Our paper conclusively established that a novel mammalian photopigment melanopsin can perceive light and trigger a signaling cascade leading to change in membrane potential. The study also suggested key steps in this signaling process and concluded that the process is distinct from vertebrate rhodopsin phototransduction.

The paper combines a number of simple methods, long used by biologists, to demonstrate some key properties of melanopsin and its signaling cascade. The approach may be useful to researchers interested in testing the photosensitive role of novel opsin-like molecules and to those interested in learning the mechanism of activation of the TRPC class of ion channels. The discovery of the melanopsin phototransduction pathway also introduces several molecules and steps in our overall understanding of circadian biology.

Whether we travel over time zones, work on a night shift, or experience different seasons, our body clocks automatically readjust to the new lighting schedule. Intriguingly, individuals who are blind can still readjust their internal clock to new lighting. Animals can do the same. Very little was known about the light sensor or the process that resets this internal clock. The paper shows how a new light sensor present in only a few hundred cells of our eye can sense light and send this information via chemical signals. Interestingly, this light-sensing process by melanopsin is very different from that used by the traditional light sensors which are responsible for vision.

I have long been interested in understanding how organisms measure time on a daily basis and how they readjust this timing device with change in day-length or with time-displacement, such as jet travel or shift-work.
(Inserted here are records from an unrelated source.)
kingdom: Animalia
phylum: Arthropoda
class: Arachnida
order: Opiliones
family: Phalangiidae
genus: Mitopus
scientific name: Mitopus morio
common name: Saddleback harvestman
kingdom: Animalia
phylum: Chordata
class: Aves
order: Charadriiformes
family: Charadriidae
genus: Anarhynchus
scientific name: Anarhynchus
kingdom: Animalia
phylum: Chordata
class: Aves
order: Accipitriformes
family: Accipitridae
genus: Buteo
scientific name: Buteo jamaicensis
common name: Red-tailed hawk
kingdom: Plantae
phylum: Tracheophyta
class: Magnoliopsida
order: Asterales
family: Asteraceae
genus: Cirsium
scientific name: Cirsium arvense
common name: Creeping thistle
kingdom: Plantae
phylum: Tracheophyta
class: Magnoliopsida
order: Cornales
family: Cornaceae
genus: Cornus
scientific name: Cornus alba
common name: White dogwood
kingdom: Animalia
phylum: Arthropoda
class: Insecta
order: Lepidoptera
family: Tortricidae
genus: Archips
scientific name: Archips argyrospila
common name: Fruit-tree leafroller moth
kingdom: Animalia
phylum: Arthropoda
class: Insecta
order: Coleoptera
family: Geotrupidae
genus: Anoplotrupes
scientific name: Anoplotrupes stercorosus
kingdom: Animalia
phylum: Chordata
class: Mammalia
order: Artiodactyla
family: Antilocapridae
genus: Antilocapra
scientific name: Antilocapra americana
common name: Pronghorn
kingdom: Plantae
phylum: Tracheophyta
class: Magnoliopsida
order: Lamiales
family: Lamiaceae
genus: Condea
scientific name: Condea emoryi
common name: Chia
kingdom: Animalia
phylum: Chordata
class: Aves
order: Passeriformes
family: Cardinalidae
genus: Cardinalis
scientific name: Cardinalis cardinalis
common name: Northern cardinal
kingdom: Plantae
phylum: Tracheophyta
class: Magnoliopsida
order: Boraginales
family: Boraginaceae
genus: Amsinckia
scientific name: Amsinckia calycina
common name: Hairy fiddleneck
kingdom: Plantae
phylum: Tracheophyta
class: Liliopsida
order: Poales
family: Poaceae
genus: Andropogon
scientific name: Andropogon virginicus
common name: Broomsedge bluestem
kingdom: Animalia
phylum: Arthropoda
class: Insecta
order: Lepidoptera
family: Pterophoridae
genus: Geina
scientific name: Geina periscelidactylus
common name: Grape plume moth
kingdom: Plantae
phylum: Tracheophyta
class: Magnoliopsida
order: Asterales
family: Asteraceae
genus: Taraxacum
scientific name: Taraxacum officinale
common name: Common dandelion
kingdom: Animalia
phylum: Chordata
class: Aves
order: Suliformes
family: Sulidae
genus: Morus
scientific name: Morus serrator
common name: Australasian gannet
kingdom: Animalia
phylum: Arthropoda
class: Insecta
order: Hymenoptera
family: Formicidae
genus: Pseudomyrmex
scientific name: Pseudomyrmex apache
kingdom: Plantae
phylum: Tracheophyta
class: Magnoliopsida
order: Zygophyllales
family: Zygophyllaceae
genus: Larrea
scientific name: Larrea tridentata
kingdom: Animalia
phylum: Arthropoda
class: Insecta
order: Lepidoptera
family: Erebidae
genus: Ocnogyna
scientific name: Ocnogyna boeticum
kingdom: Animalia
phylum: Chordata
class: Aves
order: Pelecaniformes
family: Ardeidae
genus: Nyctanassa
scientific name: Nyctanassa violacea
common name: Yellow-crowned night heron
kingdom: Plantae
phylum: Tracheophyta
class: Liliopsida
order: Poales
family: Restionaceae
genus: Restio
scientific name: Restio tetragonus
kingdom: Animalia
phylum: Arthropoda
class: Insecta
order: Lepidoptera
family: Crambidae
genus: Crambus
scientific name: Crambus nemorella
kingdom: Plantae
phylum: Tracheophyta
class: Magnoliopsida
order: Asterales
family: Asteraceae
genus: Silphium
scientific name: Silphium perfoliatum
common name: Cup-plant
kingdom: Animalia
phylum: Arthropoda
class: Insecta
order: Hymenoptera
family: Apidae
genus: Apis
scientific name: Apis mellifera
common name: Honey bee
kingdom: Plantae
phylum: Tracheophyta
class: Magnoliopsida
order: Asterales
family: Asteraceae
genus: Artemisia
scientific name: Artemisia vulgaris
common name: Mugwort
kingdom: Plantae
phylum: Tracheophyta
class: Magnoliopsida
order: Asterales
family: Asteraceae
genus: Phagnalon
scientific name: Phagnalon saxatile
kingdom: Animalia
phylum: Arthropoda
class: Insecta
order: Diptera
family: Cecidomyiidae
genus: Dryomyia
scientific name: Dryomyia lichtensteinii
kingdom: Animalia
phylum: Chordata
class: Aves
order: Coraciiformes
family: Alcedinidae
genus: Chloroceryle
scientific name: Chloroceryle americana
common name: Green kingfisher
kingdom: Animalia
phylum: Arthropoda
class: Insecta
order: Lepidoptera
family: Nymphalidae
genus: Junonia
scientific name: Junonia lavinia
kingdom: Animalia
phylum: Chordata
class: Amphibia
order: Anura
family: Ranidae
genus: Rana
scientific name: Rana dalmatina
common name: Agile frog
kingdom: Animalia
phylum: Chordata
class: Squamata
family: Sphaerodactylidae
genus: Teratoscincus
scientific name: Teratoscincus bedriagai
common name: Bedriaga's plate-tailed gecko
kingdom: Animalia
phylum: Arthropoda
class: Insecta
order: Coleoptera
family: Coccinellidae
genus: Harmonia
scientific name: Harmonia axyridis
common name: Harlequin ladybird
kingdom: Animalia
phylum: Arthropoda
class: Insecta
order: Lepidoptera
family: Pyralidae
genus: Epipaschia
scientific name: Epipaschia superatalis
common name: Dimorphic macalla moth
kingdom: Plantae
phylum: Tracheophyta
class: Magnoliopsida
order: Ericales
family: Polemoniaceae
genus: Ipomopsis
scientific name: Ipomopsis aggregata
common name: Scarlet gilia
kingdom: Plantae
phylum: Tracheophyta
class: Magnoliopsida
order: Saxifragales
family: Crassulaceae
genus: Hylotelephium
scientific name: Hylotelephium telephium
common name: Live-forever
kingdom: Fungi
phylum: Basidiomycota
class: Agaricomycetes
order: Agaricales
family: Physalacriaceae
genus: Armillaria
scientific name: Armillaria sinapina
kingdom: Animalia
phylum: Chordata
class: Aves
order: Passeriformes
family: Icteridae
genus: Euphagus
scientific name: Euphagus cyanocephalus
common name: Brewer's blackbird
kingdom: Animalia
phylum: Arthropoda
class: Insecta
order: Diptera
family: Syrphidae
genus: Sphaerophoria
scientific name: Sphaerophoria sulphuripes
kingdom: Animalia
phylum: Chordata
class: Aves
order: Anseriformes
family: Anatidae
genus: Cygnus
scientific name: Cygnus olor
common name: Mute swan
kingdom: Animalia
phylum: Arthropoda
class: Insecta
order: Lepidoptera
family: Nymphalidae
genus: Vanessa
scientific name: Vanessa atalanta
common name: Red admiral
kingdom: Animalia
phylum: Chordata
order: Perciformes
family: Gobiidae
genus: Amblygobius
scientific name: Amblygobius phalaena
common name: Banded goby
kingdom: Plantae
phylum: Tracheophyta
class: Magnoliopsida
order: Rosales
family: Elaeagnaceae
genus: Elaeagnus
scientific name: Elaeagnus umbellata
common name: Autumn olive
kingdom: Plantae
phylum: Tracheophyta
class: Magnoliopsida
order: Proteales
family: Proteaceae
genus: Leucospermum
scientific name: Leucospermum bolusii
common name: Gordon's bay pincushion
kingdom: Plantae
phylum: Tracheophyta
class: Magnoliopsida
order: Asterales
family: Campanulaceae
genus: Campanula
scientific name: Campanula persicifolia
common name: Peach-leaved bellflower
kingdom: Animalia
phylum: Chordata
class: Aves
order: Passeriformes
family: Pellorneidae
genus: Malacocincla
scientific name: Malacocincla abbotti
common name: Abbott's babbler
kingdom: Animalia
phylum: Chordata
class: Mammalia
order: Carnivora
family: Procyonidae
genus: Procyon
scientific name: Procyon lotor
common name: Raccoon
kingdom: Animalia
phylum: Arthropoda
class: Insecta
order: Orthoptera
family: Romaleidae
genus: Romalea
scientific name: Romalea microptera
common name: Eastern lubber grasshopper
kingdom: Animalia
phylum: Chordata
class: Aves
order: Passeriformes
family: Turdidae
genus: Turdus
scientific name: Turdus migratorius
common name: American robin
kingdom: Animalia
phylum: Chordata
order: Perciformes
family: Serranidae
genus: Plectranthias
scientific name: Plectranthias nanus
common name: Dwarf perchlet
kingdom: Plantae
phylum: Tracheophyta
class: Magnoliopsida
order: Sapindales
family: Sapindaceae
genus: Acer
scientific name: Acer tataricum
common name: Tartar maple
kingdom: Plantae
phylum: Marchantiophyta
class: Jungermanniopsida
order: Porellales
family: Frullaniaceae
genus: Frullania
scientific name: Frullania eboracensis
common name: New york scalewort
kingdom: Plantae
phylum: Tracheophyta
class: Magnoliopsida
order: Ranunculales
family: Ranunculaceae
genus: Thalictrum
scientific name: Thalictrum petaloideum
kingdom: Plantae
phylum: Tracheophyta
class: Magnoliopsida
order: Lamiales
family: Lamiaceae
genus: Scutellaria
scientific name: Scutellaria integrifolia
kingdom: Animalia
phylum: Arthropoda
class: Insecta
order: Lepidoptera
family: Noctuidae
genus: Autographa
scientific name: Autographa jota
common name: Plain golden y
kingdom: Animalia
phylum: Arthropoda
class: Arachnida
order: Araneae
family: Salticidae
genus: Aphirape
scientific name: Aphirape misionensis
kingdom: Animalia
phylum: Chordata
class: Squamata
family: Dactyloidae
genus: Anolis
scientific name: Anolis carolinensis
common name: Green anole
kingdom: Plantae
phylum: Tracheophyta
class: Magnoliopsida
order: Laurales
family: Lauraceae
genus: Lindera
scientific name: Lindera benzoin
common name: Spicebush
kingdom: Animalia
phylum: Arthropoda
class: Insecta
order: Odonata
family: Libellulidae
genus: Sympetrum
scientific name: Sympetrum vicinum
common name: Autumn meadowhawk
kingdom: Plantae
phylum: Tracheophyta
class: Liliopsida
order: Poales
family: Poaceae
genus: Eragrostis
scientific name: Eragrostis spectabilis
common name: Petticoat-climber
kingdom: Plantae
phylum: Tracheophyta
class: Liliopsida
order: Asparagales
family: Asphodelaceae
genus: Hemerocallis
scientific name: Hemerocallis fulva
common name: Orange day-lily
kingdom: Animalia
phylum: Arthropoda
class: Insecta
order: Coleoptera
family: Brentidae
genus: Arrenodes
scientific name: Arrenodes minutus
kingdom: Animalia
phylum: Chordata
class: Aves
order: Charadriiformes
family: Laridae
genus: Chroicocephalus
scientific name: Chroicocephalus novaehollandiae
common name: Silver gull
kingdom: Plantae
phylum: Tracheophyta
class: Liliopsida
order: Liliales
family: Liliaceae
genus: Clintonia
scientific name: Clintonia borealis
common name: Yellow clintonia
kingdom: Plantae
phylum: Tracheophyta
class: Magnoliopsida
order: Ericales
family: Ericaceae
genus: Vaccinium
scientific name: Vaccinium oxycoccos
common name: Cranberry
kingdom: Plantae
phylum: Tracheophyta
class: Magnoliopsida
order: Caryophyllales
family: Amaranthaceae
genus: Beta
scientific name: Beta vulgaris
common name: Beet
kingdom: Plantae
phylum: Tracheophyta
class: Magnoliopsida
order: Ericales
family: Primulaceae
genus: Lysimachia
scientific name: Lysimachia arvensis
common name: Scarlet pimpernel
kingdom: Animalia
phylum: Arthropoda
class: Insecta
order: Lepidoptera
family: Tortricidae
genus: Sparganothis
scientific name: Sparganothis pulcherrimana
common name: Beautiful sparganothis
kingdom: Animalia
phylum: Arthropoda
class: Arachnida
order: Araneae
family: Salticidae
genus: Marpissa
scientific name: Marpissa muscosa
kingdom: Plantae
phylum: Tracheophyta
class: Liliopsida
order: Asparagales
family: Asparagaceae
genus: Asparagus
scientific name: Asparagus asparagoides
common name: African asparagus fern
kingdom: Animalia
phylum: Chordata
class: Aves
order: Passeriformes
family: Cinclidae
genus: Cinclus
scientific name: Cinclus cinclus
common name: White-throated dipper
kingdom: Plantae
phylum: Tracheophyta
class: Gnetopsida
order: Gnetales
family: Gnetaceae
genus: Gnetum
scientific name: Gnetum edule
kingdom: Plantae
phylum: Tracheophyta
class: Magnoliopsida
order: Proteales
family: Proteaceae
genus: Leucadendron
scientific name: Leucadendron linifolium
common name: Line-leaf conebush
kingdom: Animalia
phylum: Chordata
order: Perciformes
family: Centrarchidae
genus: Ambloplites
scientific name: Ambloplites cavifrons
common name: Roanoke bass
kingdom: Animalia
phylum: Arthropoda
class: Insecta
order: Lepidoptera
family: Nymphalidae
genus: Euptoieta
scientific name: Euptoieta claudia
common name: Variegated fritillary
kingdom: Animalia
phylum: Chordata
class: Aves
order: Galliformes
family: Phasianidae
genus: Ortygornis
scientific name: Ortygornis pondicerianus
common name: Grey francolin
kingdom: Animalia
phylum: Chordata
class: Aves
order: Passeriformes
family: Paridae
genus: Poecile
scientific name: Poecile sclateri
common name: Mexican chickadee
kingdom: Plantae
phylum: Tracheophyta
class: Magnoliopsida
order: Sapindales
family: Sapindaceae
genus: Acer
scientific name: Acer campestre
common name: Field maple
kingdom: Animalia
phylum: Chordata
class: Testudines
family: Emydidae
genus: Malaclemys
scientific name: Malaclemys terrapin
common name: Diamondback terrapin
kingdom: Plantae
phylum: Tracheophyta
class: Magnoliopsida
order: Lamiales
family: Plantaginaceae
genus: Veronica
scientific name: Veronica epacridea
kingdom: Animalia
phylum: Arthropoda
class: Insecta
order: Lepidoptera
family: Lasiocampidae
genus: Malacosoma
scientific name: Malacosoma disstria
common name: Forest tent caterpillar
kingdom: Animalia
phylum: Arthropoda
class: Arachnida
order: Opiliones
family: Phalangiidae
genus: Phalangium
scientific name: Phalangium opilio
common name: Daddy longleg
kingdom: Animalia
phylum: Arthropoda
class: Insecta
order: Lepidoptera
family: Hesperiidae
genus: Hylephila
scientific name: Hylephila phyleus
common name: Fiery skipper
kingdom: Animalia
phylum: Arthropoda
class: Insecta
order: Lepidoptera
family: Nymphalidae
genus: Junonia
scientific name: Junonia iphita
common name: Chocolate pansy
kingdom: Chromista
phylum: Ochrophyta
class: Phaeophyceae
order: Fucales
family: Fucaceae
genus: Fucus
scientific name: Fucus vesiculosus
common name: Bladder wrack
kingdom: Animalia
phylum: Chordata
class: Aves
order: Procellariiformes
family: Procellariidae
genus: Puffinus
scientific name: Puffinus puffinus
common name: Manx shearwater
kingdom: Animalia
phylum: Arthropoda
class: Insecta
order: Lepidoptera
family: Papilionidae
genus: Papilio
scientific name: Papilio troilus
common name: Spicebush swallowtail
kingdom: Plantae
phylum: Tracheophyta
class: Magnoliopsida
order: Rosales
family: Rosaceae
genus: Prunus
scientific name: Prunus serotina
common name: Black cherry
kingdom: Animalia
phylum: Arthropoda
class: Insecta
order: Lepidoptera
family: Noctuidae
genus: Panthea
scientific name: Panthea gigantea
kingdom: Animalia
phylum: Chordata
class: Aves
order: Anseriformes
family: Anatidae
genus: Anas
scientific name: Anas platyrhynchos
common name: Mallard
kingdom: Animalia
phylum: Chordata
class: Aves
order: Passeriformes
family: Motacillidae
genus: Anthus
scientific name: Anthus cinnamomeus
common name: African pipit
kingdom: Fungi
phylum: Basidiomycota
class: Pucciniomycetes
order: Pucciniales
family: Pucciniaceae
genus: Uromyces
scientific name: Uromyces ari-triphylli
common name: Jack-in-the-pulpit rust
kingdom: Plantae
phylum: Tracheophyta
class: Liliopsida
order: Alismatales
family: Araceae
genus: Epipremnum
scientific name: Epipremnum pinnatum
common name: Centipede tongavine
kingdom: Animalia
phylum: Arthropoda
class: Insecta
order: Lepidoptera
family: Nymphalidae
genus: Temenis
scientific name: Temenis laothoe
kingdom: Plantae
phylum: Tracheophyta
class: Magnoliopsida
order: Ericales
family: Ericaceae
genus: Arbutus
Using a genetic approach, we had demonstrated the dominant role of melanopsin in light-entrainment of the circadian clock. That led us to explore ways to find whether melanopsin is in fact a functional photopigment and, if so, how does it function? In collaboration with the expert electrophysiologist Tim Jegla of the Genomics Institute of the Novartis Research Foundation and Surendra Nayak—an excellent GPCR biochemist—we put together a novel approach to find the melanopsin signaling process.